To illustrate, a map of a portion of Greene County bisected by the Little Miami River, in the vicinity of Old Town (between Xenia and Yellow Springs). To the right (east) is the VMD, to the left (west) are "Congress Lands", surveyed using the township and range system.

The irregular nature of the property surveys in VMD is evident. Stripping away the property lines to expose the "bones" underneath subsequent land subdivisions one can see the orginal surveys: townships subdivided into sections and quarter sections with range and section lines running north/south versus the considerably larger, irregular orginial surveys of the VMD.


One can discern that some of the VMD surveys might have been run using the Little Miami as the base line, illustrating the importance of natural features to metes and bounds surveys.

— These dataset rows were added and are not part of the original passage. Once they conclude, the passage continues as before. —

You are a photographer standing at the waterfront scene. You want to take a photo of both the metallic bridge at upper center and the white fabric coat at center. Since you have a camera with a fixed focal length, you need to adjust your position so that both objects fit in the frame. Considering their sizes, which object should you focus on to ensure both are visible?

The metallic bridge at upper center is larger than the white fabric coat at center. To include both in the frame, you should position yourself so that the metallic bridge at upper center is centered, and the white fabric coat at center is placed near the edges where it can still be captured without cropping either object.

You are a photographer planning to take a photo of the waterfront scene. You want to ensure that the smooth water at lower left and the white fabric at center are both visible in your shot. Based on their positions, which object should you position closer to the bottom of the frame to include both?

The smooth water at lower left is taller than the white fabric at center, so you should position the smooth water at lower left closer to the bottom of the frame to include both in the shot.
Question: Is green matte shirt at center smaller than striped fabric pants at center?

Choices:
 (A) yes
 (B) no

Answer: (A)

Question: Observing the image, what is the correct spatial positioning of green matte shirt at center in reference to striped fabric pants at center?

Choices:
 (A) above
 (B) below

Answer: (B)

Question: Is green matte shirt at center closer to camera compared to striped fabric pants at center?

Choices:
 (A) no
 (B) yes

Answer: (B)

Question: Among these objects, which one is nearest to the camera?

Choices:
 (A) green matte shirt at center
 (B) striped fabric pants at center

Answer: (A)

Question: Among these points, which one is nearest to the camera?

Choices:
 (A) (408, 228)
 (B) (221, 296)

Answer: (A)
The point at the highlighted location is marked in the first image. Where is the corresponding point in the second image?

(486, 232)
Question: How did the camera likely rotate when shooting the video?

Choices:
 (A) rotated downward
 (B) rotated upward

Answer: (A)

This becomes very clear in the southeastern part of the VMD, where it meets the Scioto River. This is Appalachian Ohio; beyond the wide bottoms of the Scioto the land becomes a rugged maze of hollows, valleys and ridges. And VMD surveys here follow hollows and valleys up the tributaries of ths Scioto and Ohio, as shown by this map of the Scioto valley between Wavery and Portsmouth. In this case the VMD is to the west (left) and Congress Lands to the east (right).

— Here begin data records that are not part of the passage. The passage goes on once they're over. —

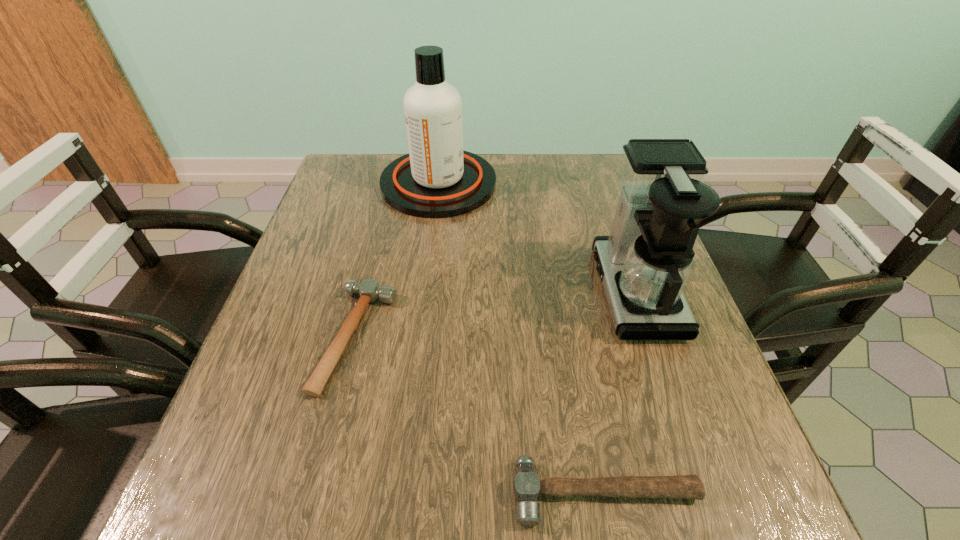
You are a GUI agent. You are given a task and a screenshot of the screen. Output one action in this format:
    pyautogui.click(x=<x>, y=<y>)
    Task: Click on the free space in the image that satisfies the following two spatial constraints: 1. on the back side of the cleansing agent; 2. on the left side of the left hammer
    The width and height of the screenshot is (960, 540).
    Given the screenshot: What is the action you would take?
    pyautogui.click(x=395, y=184)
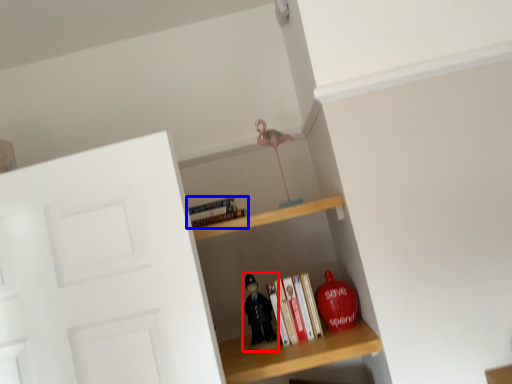
Question: Among these objects, which one is farthest to the camera, toy (highlighted by a red box) or book (highlighted by a blue box)?

Choices:
 (A) toy
 (B) book

Answer: (A)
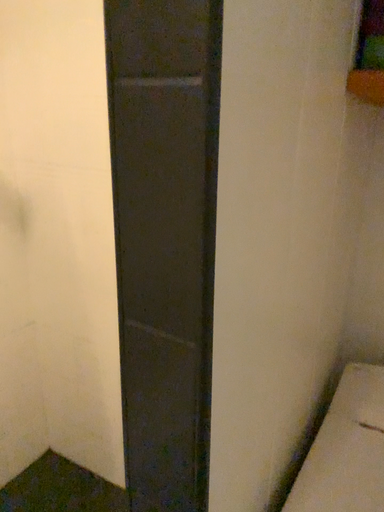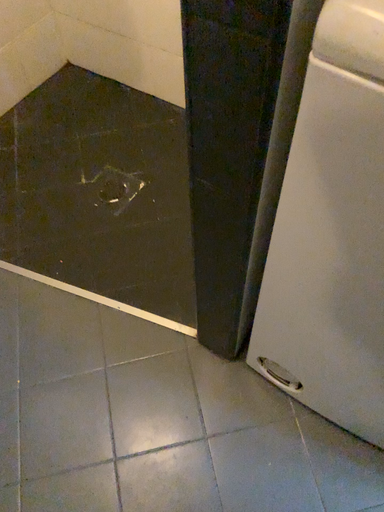
Question: How did the camera likely rotate when shooting the video?

Choices:
 (A) rotated downward
 (B) rotated upward

Answer: (A)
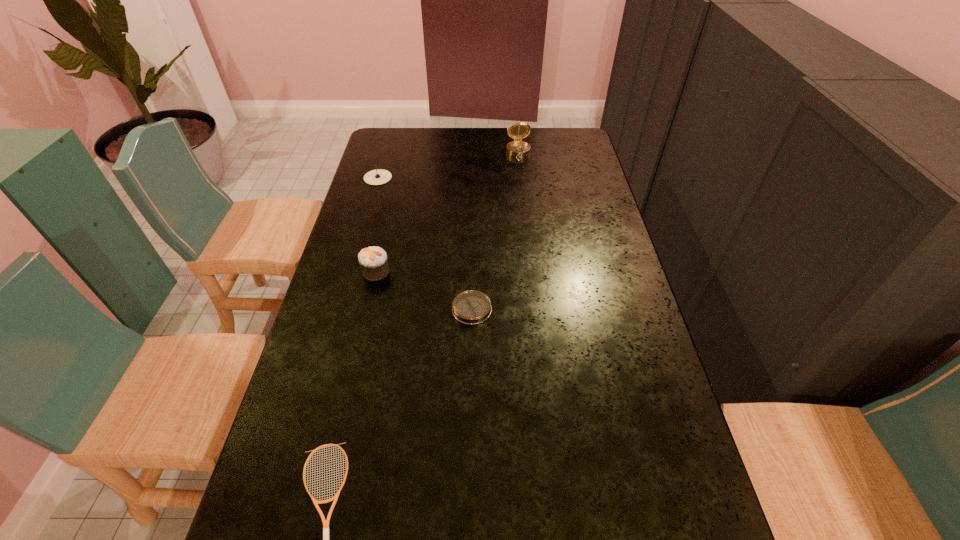
I want to click on vacant region located 0.230m on the right of the second shortest compass, so click(x=454, y=178).

Locate an element on the screen. This screenshot has height=540, width=960. free location located on the left of the shortest compass is located at coordinates (370, 309).

Where is `object that is at the far edge`? The width and height of the screenshot is (960, 540). object that is at the far edge is located at coordinates (517, 148).

The width and height of the screenshot is (960, 540). I want to click on cupcake that is at the left edge, so click(373, 262).

Locate an element on the screen. compass that is at the left edge is located at coordinates (379, 176).

Find the location of a particular element. free space at the far edge of the desktop is located at coordinates (502, 141).

Where is `free space at the left edge of the desktop`? This screenshot has height=540, width=960. free space at the left edge of the desktop is located at coordinates (393, 241).

In the image, there is a desktop. Where is `vacant region at the right edge`? The height and width of the screenshot is (540, 960). vacant region at the right edge is located at coordinates (563, 193).

This screenshot has height=540, width=960. What are the coordinates of `free space that is in between the second compass from right to left and the cupcake` in the screenshot? It's located at (423, 290).

Where is `vacant area between the rightmost object and the shortest compass`? This screenshot has height=540, width=960. vacant area between the rightmost object and the shortest compass is located at coordinates [495, 231].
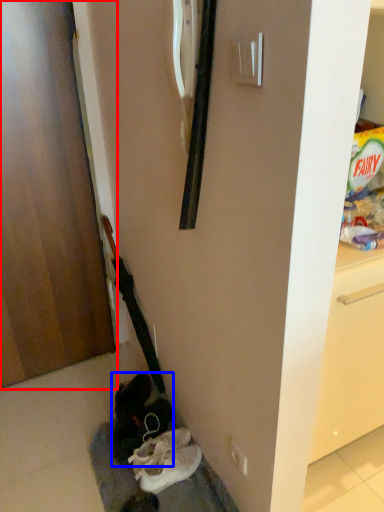
Question: Which point is closer to the camera, door (highlighted by a red box) or footwear (highlighted by a blue box)?

Choices:
 (A) door
 (B) footwear

Answer: (A)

A modern example of the difference in landscape are these two maps of the modern rural road system in the Congress Lands (vicinity of Arcanum at the Darke/Preble county line) and the VMD (far eastern Greene County at the Madisona and Fayette County lines just north of Jamestown)

One can see the pattern is quite irregular, even if the topography is nearly identical.

Virginia in Ohio? Cultural & Landscape Features

Some cultural geographers have noted there are some aspects of this landscape that illustrate a southern influence, such as barn types and perhaps larger sized farms (though this might be a stretch) due to the larger initial surveys. Legal issues with property lines lacking permanent monuments would be another. And, of course, the irregular road and field patterns.

Although many of the original patentees never left Viriginia settlement was, ultimatly by Kentuckians and Viriginians (Thomas Worthington, a personage in early Ohio history, was a Viriginian and VMD settler), but there was also a strong stream of Pennsylvanians in the mix, plus some North Carolinans.

The countryside does remind one a bit of Kentucky, though. Especially as one gets closer to the Ohio river in Highland and Adams County.




And there was that tobacco economy in the countryside around Ripley, akin to a similar rural economy in the Kentucky counties directly across the river. Though, in that case, the tobacco variety (white burley) was first developed and grown in Ohio, and then was adopted by Kentucky farmers. Sidebar: The Tobacco Museum in Ripley is worth the visit, especially since the guides used to work in the industry.

One demographic aspect that reflects proximity to the South is the presence of a rural black population, something uncommon elsewhere in rural Ohio. This was due to freedmen crossing the Ohio, not to southerners brining slaves to the VMD. Slavery was illegal in the Northwest Territory and Ohio's first constitution prohibited involuntary indetured servitude.

As an example, county seats of Greenville and Eaton, north and west of Dayton, have less than 1% black population (Greenville at .6% and Eaton at .4% ). In contrast Hillsboro, a county seat in the heart of the VMD, is 6.4% black. Xenia is 13.5% black, but that may be due to the proxmity to Wilberforce University (Greene County had Ohios' highest rural black population in the 19th century). The rural VMD village of Jamestown is 4.1% black versus the Darke County hamlet of Arcanum, which is 0%. But maybe these percentages aren't that signifigant and might require further study.

Coming Soon: The Ludlow Line and the Top of Ohio.

4 comments:

The Urbanophile said...

Fascinating article. I had no idea about all this history.

Jefferey said...

It is pretty obscure, though the results are fairly obvious on a good detailed road map of the state or in aerial photography.

Anonymous said...

Wait--check the orientation on the map. Are 'right' and 'left' accurate on the comparison along the Little Miami? I think you have it backwards. Please correct.

Anonymous said...

Can you tell me where the first map came from. It seems to be a map made in the 1800s.